Hugo Boss, the German fashion label, announced that as of March 9 it temporarily closed its 28 stores in Russia and suspended all its retail and e-commerce business activities there.
Hugo Boss joined scores of industry names, including Nike, Adidas, Hermès, Chanel, LVMH, Burberry, Ikea, Asos and Calvin Klein owner PVH, showing their displeasure with Russia over its deadly invasion of neighboring Ukraine.
Russia and Ukraine accounted for around 3 percent of Hugo Boss’s sales in 2021, although the company has no stores in Ukraine.
“We are deeply concerned by the terrible situation in Ukraine. Our deepest thoughts are with the millions of people affected by the war and suffering from the humanitarian crisis,” said Hugo Boss chief executive officer Daniel Grieder, the Swiss-German executive who joined the company in June from Tommy Hilfiger. “We will continue to monitor the situation very closely and adapt our measures and financial support accordingly.”
Hugo Boss made the announcement during the company’s annual earnings call on March 9 that revealed the German firm, which is undergoing an identity metamorphosis, had strong sales and profits for 2021 despite the Covid pandemic taking a chunk out of shopping activity earlier in the year.
In a Nutshell: With new leadership, Hugo Boss has been on a campaign to lighten up the vibe around the 45-year-old venture’s brands. The company, which made its fortune by selling sleek Wall Street-ready men’s suits, showcased its game-changing collaboration last year with Russell Athletics. A baseball-themed line of sweatshirts, sweatpants, sweaters, T-shirts, tank tops, shorts and jackets were front and center at the spring 2022 show at Milan Fashion Week. It was squarely aimed at the Gen Z customer and offered more sportswear-minded clothing with a Boss logo. Even the logo has been updated to be more sleek and less boxy.
Hugo Boss said the Russell Athletic collaboration is just the beginning of the Boss brand’s goal of strengthening its position in the casual wear segment as men’s suits become less popular. At the same time, the Hugo brand is working to become the first point of contact for young consumers. The German venture believes that by 2030, Gen Z will make up the largest consumer segment in the world.
Helping the company’s robust sales was the adoption in August of the “Claim 5” strategy. This plan aims to boost brands, make product king, lead in digital, rebalance omnichannel and organize for growth.
To be quicker to respond to consumers’ tastes, Hugo Boss wants to reduce its product lead time by about 30 percent in 2025. This will be done by improving the company’s sourcing and production processes. A prime example of this is the Boss and Hugo capsule collections, which are being developed in just a few months.
Shorter lead times were helped last year by adopting a supply-chain dashboard to improve the visibility of goods available and the merchandise flow.
Retail stores are also getting a new look. The Boss and Hugo brands developed new store concepts at the end of last year, and they will be adopted by 100 doors this year. Also, later this year Hugo Boss plans to open its first global anchor store on Oxford Street in London.
Net sales: Group sales for Hugo Boss grew 43 percent in the fiscal year ending Dec. 31, 2021, to 2.786 billion euros or $3 billion. In 2019, group sales had been 1.9 billion euros or $2 billion. Consequently, currency-adjusted sales remained only 1 percent below pre-pandemic levels of 2.88 billion euros or $3.1 billion in 2019.
The company said that the Covid pandemic affected sales at the beginning of 2021, but business accelerated rapidly from the second quarter onwards when vaccinations were more readily available. The uptick in demand was particularly acute in Europe and strong in the Americas. By the fourth quarter, Hugo Boss recorded its highest ever quarterly sales. Sales totaled 906 million euros or $989 million.

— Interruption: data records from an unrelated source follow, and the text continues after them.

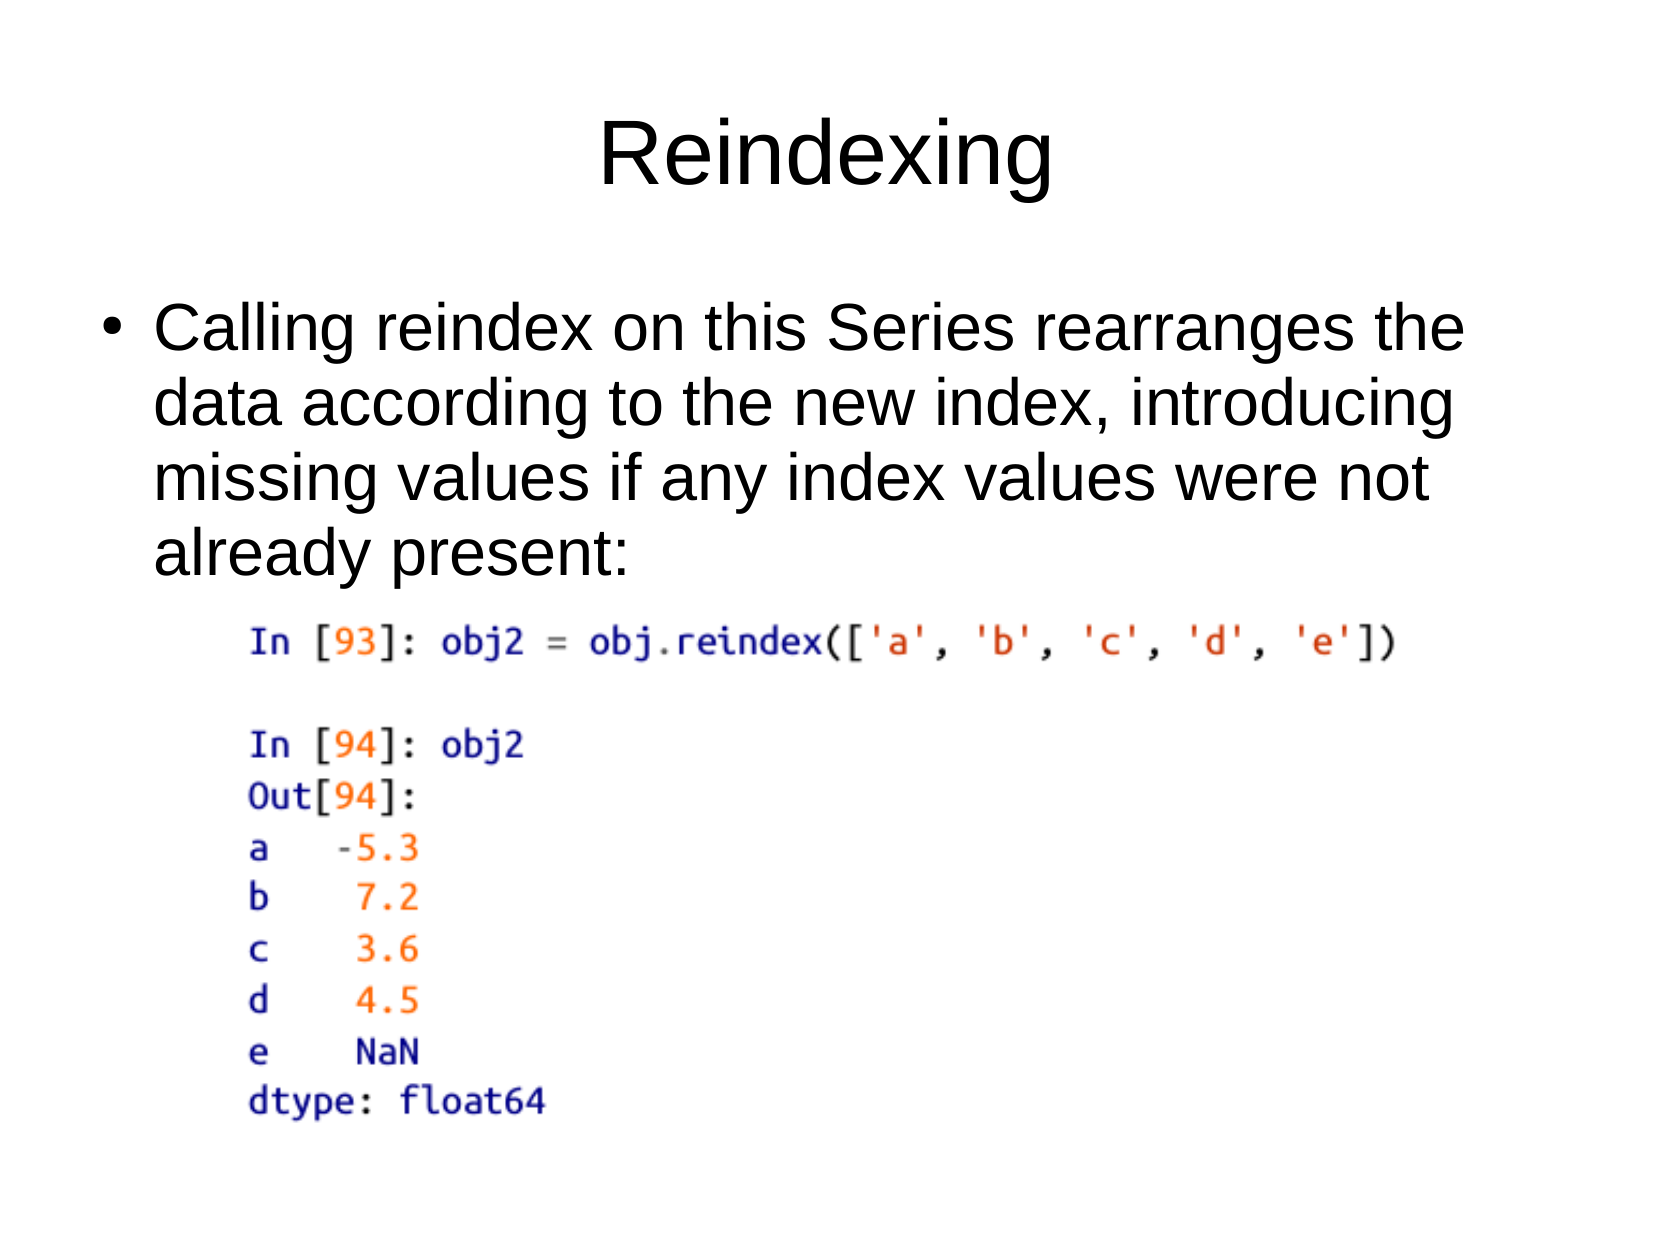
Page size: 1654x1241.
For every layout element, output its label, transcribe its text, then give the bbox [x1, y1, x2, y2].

picture [238, 614, 1403, 1141]
list Calling reindex on this Series rearranges the data according to the new index, introducing missing values if any index values were not already present: [82, 290, 1571, 1010]
title Reindexing [82, 49, 1571, 257]
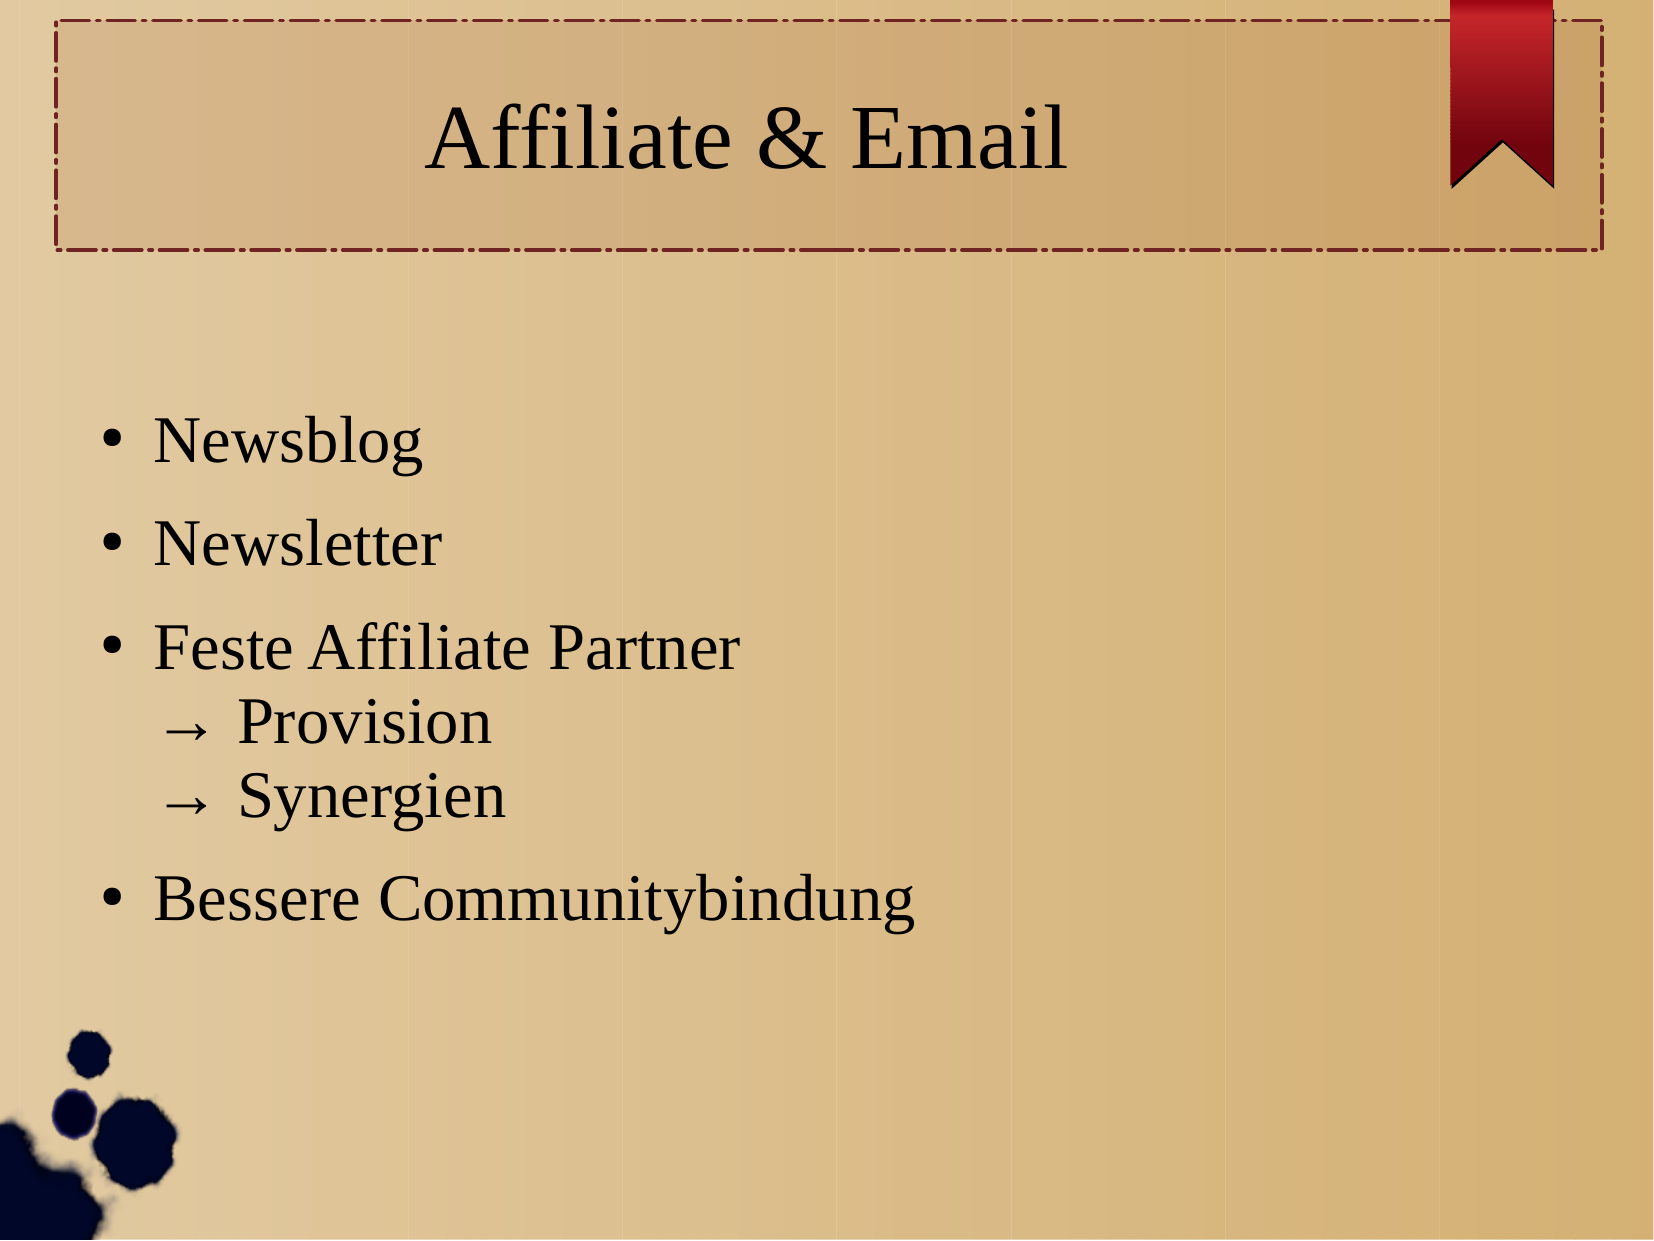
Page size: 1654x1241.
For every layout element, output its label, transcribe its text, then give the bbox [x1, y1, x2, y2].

title Affiliate & Email [82, 47, 1412, 229]
list Newsblog Newsletter Feste Affiliate Partner → Provision → Synergien Bessere Communitybindung [82, 299, 1571, 1019]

Boss menswear was still the big giant, garnering 2.2 billion euros in sales or $2.4 billion, while Hugo came in second with 400 million euros or $436 million.
Sales in the United States skyrocketed 78 percent in 2021 over the previous year and rose 4 percent over 2019. EU sales mushroomed 41 percent.
For 2022, the company is predicting sales will reach up to 3.2 billion euros or $3.5 billion.
Net earnings: A major improvement was seen in profits. In 2021, net income totaled 144 million euros or $157 million compared with a net loss of 219 million euros or $239 million in 2020.
Earnings per share in 2021 were 1.99 euros or $2.07 compared to a negative 3.18 euros or $3.47 in 2020. Dividends per share for 2021 came in at 0.70 euros or $0.76 versus 0.04 euros or $0.045 for the previous year.
CEO’s Take: “Right from its start, our growth strategy fueled brand momentum around the globe,” Grieder said. “The highly successful branding refresh and ongoing investments will further drive relevance for Boss and Hugo in the current year. We have everything it takes to reach record sales in 2022. As a team, we will take a big step closer towards our goal of becoming one of the top 100 global brands.”